* WORK REQUEST
Reprint all of the data below exactly as shown and skip every image.

Data items:
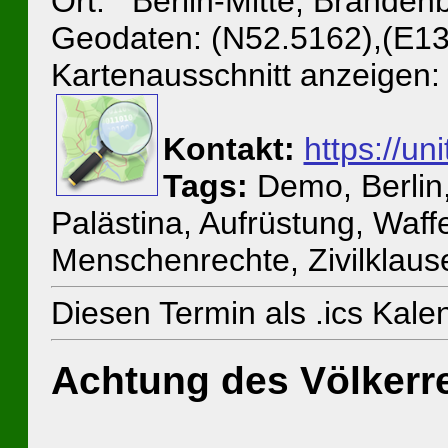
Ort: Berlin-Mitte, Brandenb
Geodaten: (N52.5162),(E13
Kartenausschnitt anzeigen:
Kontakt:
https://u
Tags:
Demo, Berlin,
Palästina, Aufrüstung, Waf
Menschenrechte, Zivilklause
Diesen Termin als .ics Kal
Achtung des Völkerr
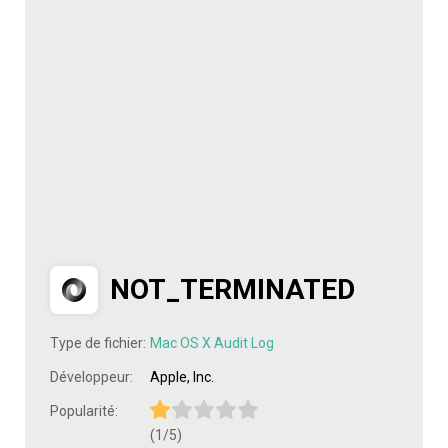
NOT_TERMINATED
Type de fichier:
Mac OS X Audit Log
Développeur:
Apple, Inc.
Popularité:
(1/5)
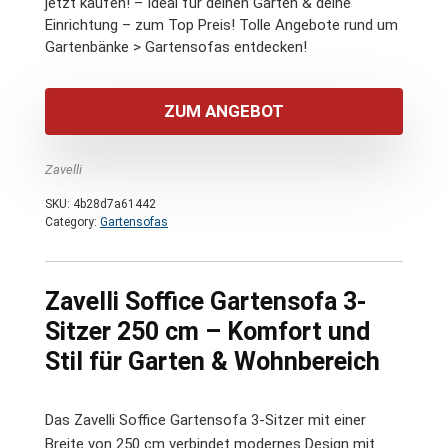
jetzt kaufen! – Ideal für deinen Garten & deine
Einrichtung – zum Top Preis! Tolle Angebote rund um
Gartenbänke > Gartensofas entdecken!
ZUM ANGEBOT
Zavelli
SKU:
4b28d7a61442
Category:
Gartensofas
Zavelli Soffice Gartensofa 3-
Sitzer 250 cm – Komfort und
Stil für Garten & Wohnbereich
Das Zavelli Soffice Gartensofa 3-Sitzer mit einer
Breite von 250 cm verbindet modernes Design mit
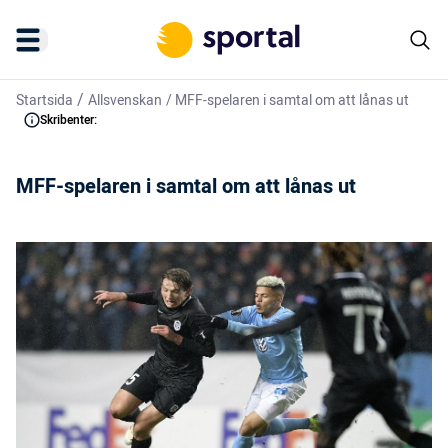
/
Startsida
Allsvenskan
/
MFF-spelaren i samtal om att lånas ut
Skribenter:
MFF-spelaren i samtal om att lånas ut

* EXERCISE RESPONSE
Ort: Berlin-Mitte, Brandenb
Geodaten: (N52.5162),(E13
Kartenausschnitt anzeigen:
Kontakt:
https://u
Tags:
Demo, Berlin,
Palästina, Aufrüstung, Waf
Menschenrechte, Zivilklause
Diesen Termin als .ics Kal
Achtung des Völkerr
NOT_TERMINATED
Type de fichier:
Mac OS X Audit Log
Développeur:
Apple, Inc.
Popularité:
(1/5)
jetzt kaufen! – Ideal für deinen Garten & deine
Einrichtung – zum Top Preis! Tolle Angebote rund um
Gartenbänke > Gartensofas entdecken!
ZUM ANGEBOT
Zavelli
SKU:
4b28d7a61442
Category:
Gartensofas
Zavelli Soffice Gartensofa 3-
Sitzer 250 cm – Komfort und
Stil für Garten & Wohnbereich
Das Zavelli Soffice Gartensofa 3-Sitzer mit einer
Breite von 250 cm verbindet modernes Design mit
/
Startsida
Allsvenskan
/
MFF-spelaren i samtal om att lånas ut
Skribenter:
MFF-spelaren i samtal om att lånas ut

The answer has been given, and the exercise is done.